Données ci-dessous
══════
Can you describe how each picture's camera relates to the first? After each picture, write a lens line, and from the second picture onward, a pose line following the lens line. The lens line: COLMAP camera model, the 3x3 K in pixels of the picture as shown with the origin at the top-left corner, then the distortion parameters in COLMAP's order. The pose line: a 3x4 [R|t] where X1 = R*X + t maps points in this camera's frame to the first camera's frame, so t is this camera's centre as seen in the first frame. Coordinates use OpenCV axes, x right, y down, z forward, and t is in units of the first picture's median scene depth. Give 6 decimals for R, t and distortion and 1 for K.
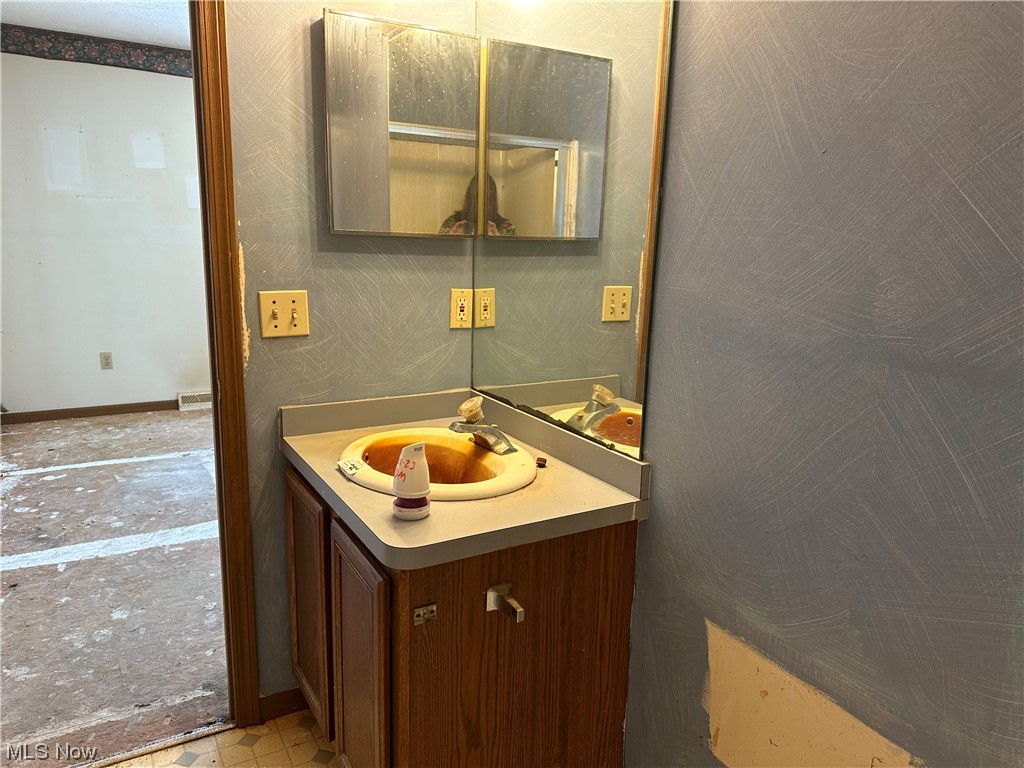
lens RADIAL K [[721.4, 0, 512.7], [0, 721.4, 384.9], [0, 0, 1]] dist [0.003233, -0.001316]
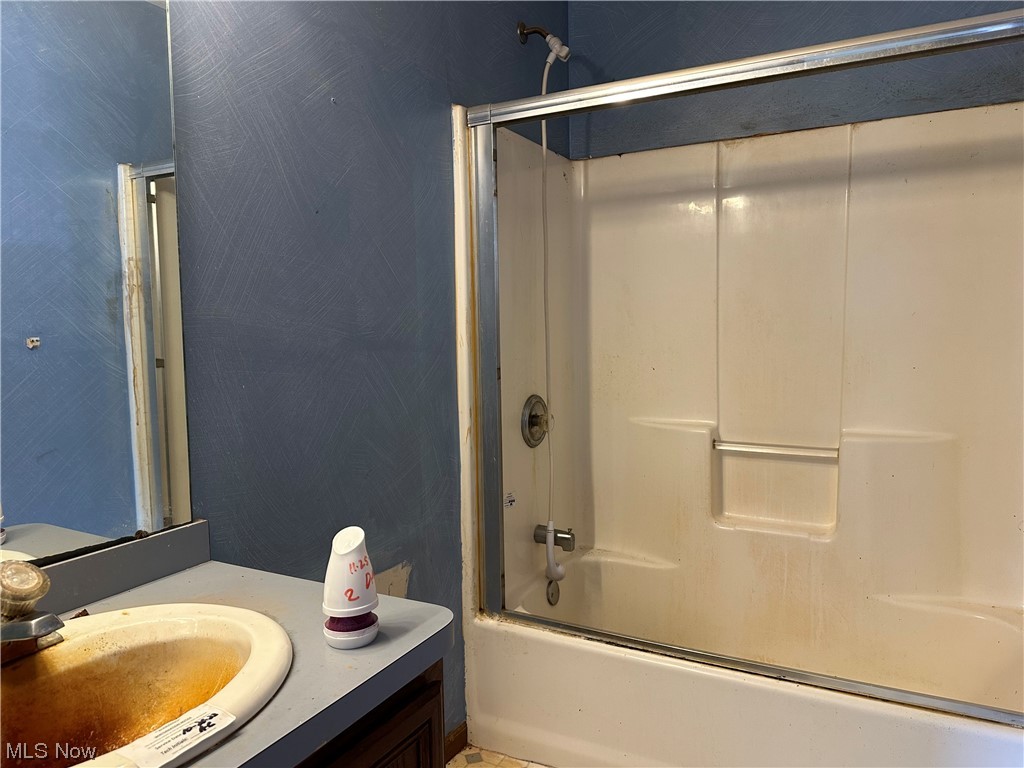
lens RADIAL K [[721.4, 0, 512.7], [0, 721.4, 384.9], [0, 0, 1]] dist [0.003233, -0.001316]
pose [[-0.518121, -0.096459, 0.849851, -0.967225], [0.173654, 0.961062, 0.214952, -0.223276], [-0.837493, 0.258951, -0.481196, 1.383744]]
══════
Problème à résoudre
Remplacez « lens line » par « intrinsics line » dans toutes les données ci-dessus et redonnez-les sans rien changer d'autre. Laissez les images de côté, s'il vous plaît.

Résultat de la tâche
Can you describe how each picture's camera relates to the first? After each picture, write a intrinsics line, and from the second picture onward, a pose line following the intrinsics line. The intrinsics line: COLMAP camera model, the 3x3 K in pixels of the picture as shown with the origin at the top-left corner, then the distortion parameters in COLMAP's order. The pose line: a 3x4 [R|t] where X1 = R*X + t maps points in this camera's frame to the first camera's frame, so t is this camera's centre as seen in the first frame. Coordinates use OpenCV axes, x right, y down, z forward, and t is in units of the first picture's median scene depth. Give 6 decimals for R, t and distortion and 1 for K.
lens RADIAL K [[721.4, 0, 512.7], [0, 721.4, 384.9], [0, 0, 1]] dist [0.003233, -0.001316]
lens RADIAL K [[721.4, 0, 512.7], [0, 721.4, 384.9], [0, 0, 1]] dist [0.003233, -0.001316]
pose [[-0.518121, -0.096459, 0.849851, -0.967225], [0.173654, 0.961062, 0.214952, -0.223276], [-0.837493, 0.258951, -0.481196, 1.383744]]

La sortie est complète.